Sports poetry can be about any sport. There is poetry about baseball and basketball and football. Fly fishing, swimming, soccer, and different types of racing can be the subject of poetry. The tone of sports poetry can be inspirational, dramatic, humorous, or tragic. It can also be in any form, from sonnets and rhyming poems to free verse and haiku.

One of the earliest forms of sports poetry was the epenicion. It was a Greek lyrical ode honoring a victor of the Hellenic games. The word comes from a Greek adjective meaning “for a victory”. The earliest known example of the form was written by Simonides of Ceos in 520 BC for the winner of a boxing match. Traditionally, an epenicion was sung to the victor by a choir accompanied by lutes. The epenicion became such a big part of the games that athletes began commissioning poets to write them.

While sports poetry can have many subjects and tones, they all seem to share the spirit of conquering something. It can be a fish, an animal or a worthy opponent. All sports involve the tension of overcoming something, which gives them drama, tension and excitement.

In the United States, baseball is considered the “national pastime,” with the sport’s popularity unquestioned. The game has inspired a large body of poetry. American poet Marianne Moore’s “Baseball and Writing” is about why both endeavors are exciting. Her poem contains the lines “Fanaticism? No. Writing is exciting/and baseball is like writing.”

A poem considered one of the classic works of American sports poetry is about baseball. Written by Ernest Lawrence Thayer, “Casey at the Bat” is said to capture the drama, humor and sometimes disappointment of the game. When a confident and determined Casey comes down to the plate, it’s his team’s last hope for a win. The poem ends with “And somewhere the men laugh, and somewhere the children cry/But there’s no joy in Mudville – mighty Casey has struck.”

The expansion of baseball into Asian countries has spawned a new form of sports poetry, the baseball haiku. Haiku is a form of Japanese lyrical verse. It consists of three lines of five, seven and five syllables. Traditionally used to write about nature, haiku has been adapted to baseball by both Japanese and American poets. The Japanese poet Yatsuya Ryu writes of his devotion to the game that “until I am lifted up to heaven/I will go to fields of green/wearing my glove”.

§ **SOURCE DATA**:
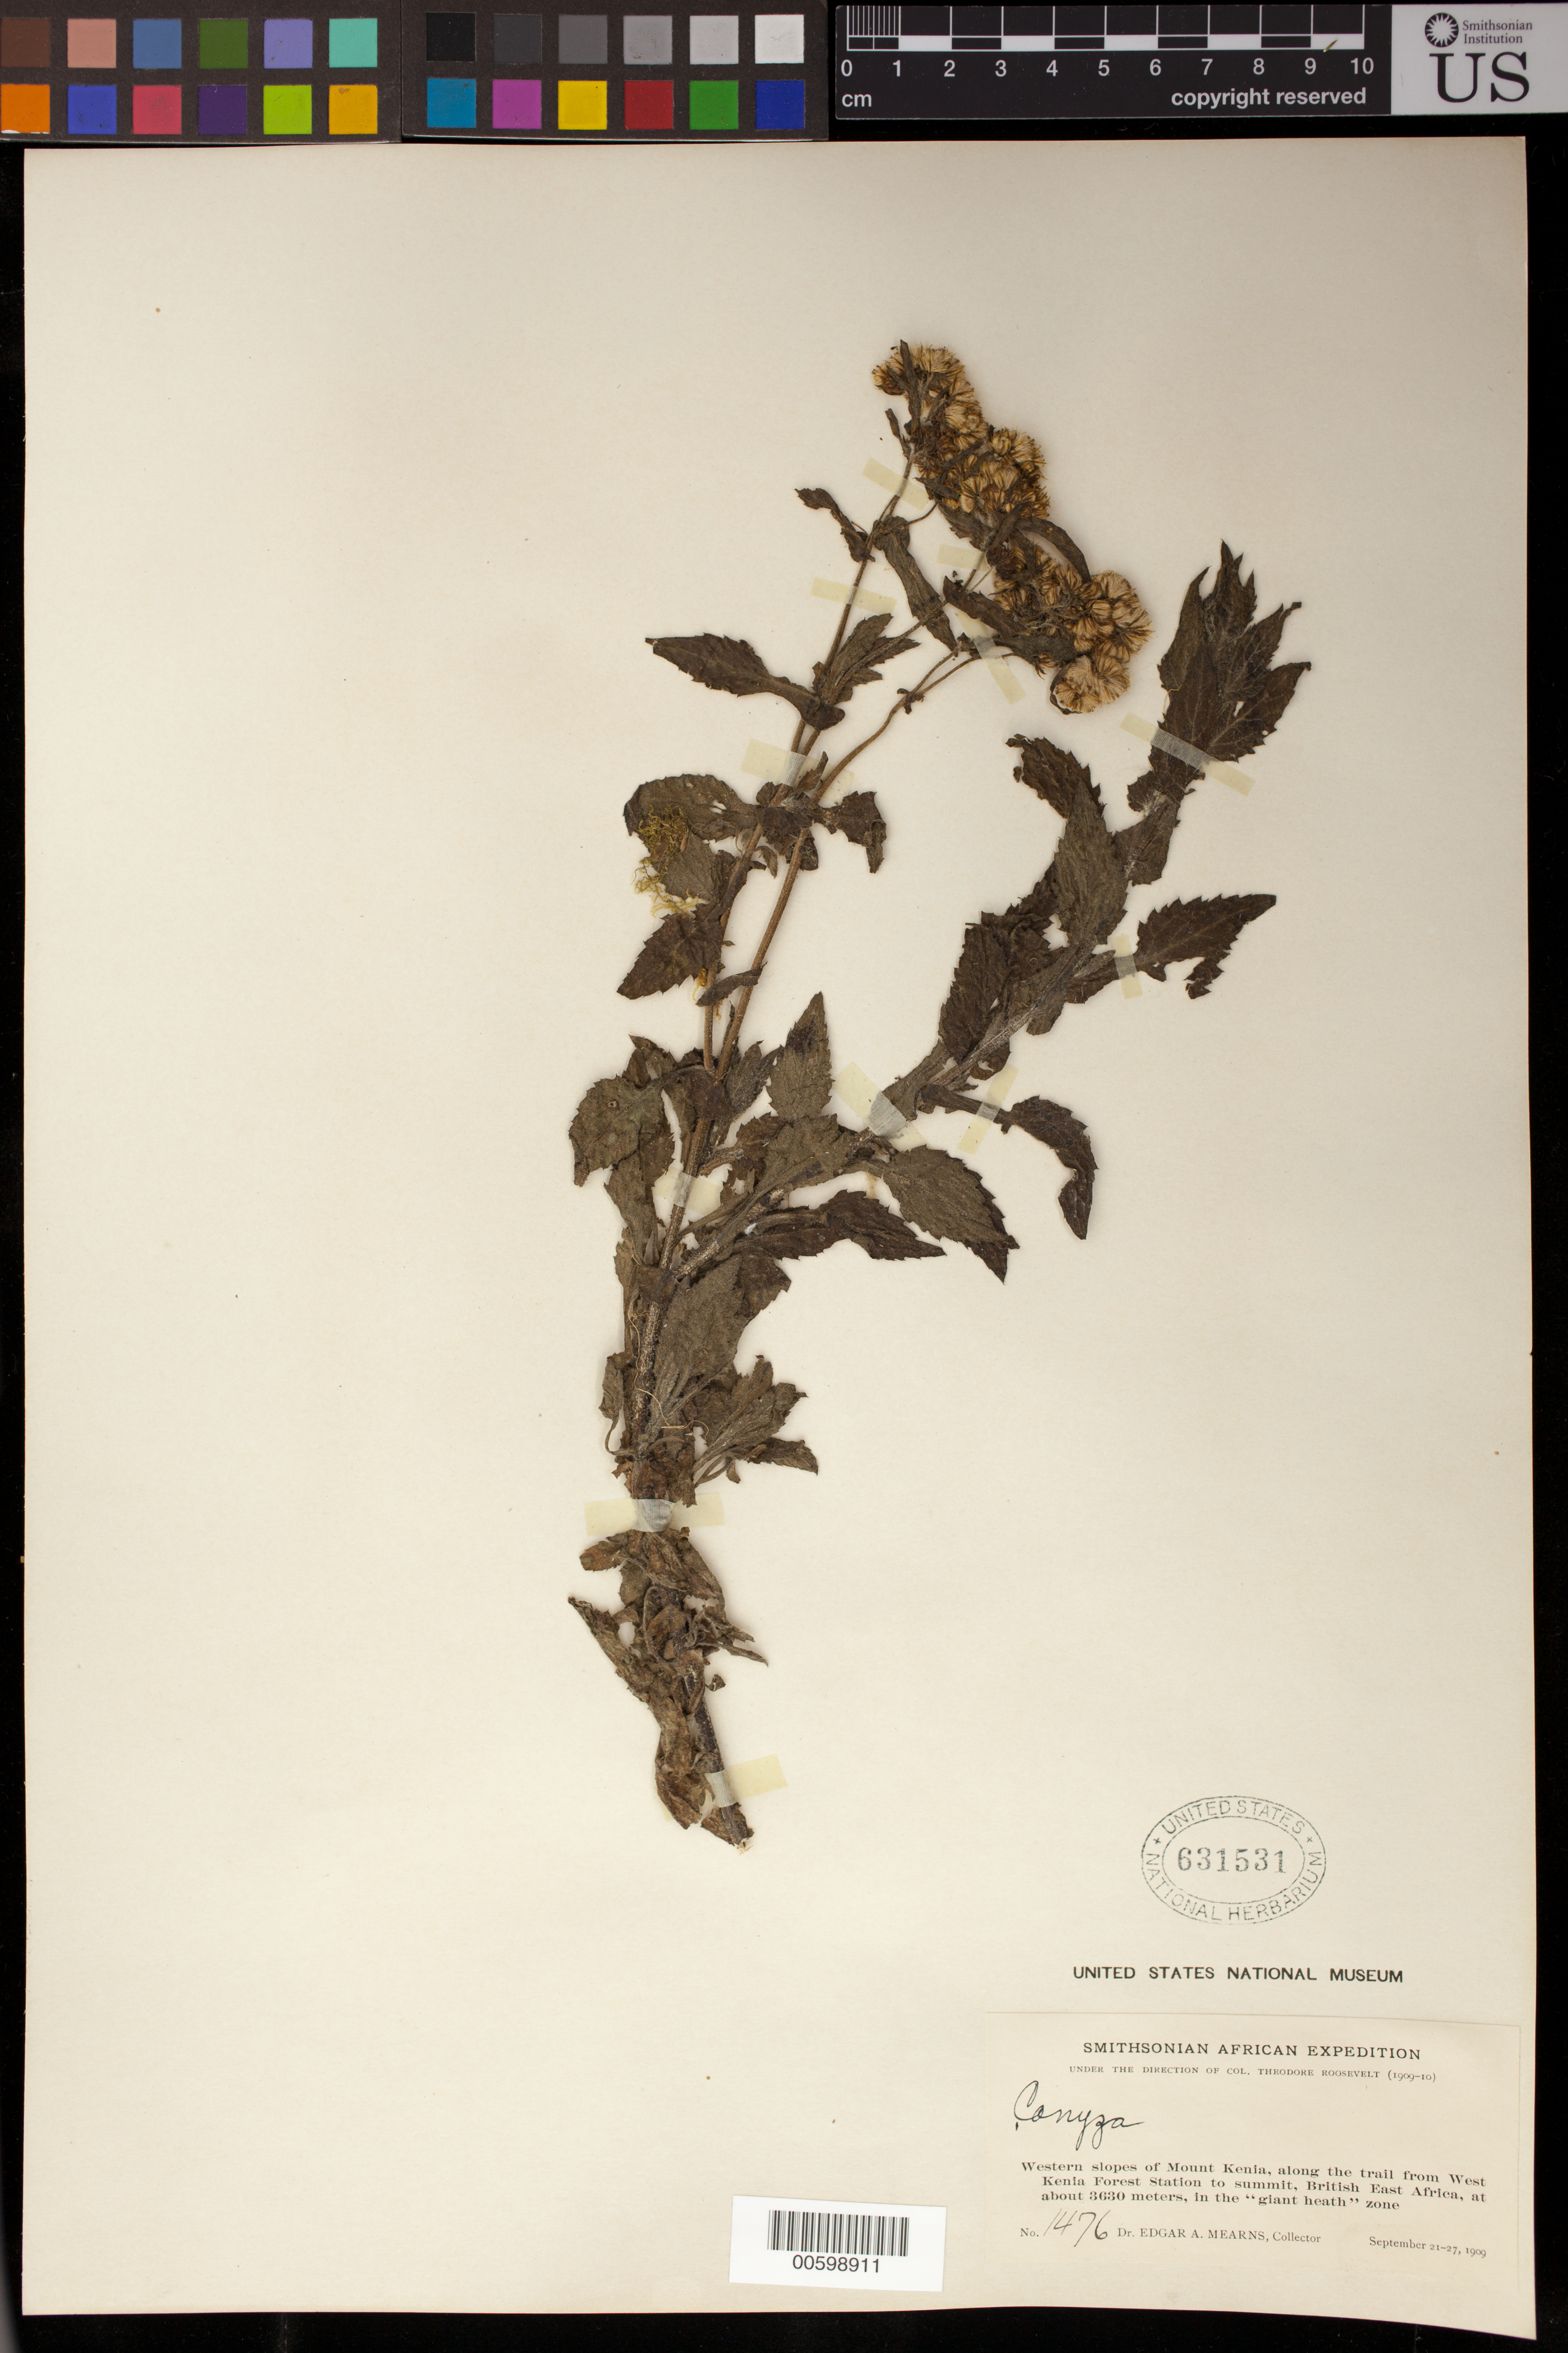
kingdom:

§ **WRITTEN EXERCISE 1**:
In the sports poetry text, who wrote the earliest known epenicion?
§ **WRITTEN EXERCISE 2**:
List every tone that the sports poetry text says sports poetry can take.

§ **REPLY 1**:
Simonides of Ceos

§ **REPLY 2**:
Inspirational, dramatic, humorous, tragic